The Consumer Comfort Index plateaued this week after six consecutive weeks of incremental gains and a record-breaking year-to-date advance. Each of its subindices held near its pandemic high.
The CCI stands at 54.4 on its 0-100 scale, just off its one-year high of 55.0 last week after a six-week, 6.4-point gain. This marks a pause in the CCI’s rapid advance since the start of the year – the largest January-to-April increase in 35 years of ongoing weekly data – as the pace of the country’s vaccination rollout slows and COVID-19 cases peak globally.
The index is up 11.2 points since early January and 19.7 points from its bottom in the pandemic last May. Still, it’s 8.6 points short of its pre-pandemic level and 12.9 points below its 20-year high last January.

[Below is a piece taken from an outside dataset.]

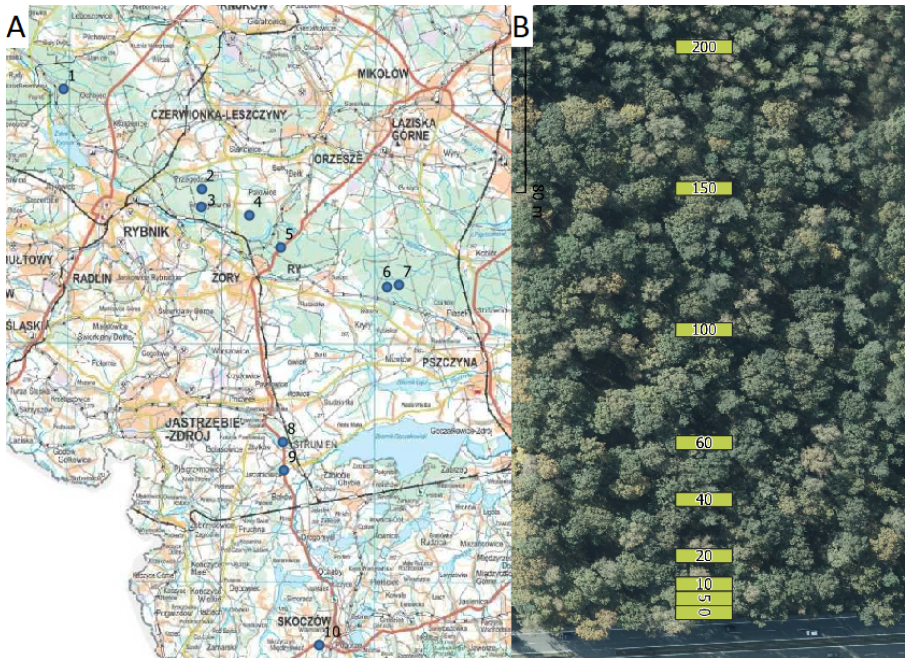
Figure 1. The location of ten transects in the study area in southern Poland ( A ) and the location of nine plots within a transect ( B ).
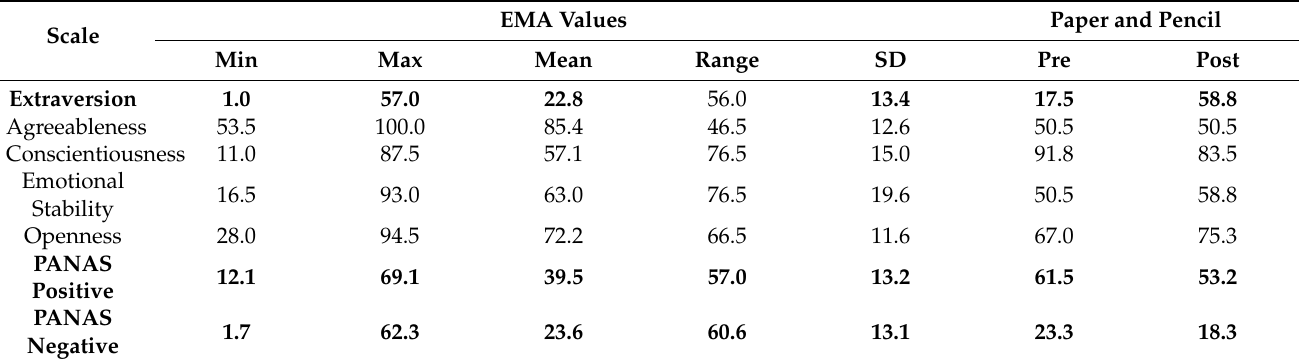
Table 2. Personality and affect variability: Alice ( n = 102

Each of its gauges, based on Americans’ ratings of their personal finances, the national economy and the buying climate, similarly has stabilized since hitting pandemic peaks last week. That said, their pandemic recoveries have been uneven:
- At 66.3, the personal finances subindex is nearly fully recovered from its pandemic decline, just 2.3 points off its pre-pandemic level last March and 4.9 points short of its record high last January.
- The buying climate subindex, at 48.8, has recouped more than four-fifths of its pandemic losses, now 4.5 points short of its position last March and 10.6 points off its all-time high in early 2020.
- Further behind, the national economy subindex, at 48.2, is a broad 18.9 points below its pre-pandemic level and 23.1 points short of its 19-year peak last January. It’s recovered roughly three-fifths of its pandemic losses thus far.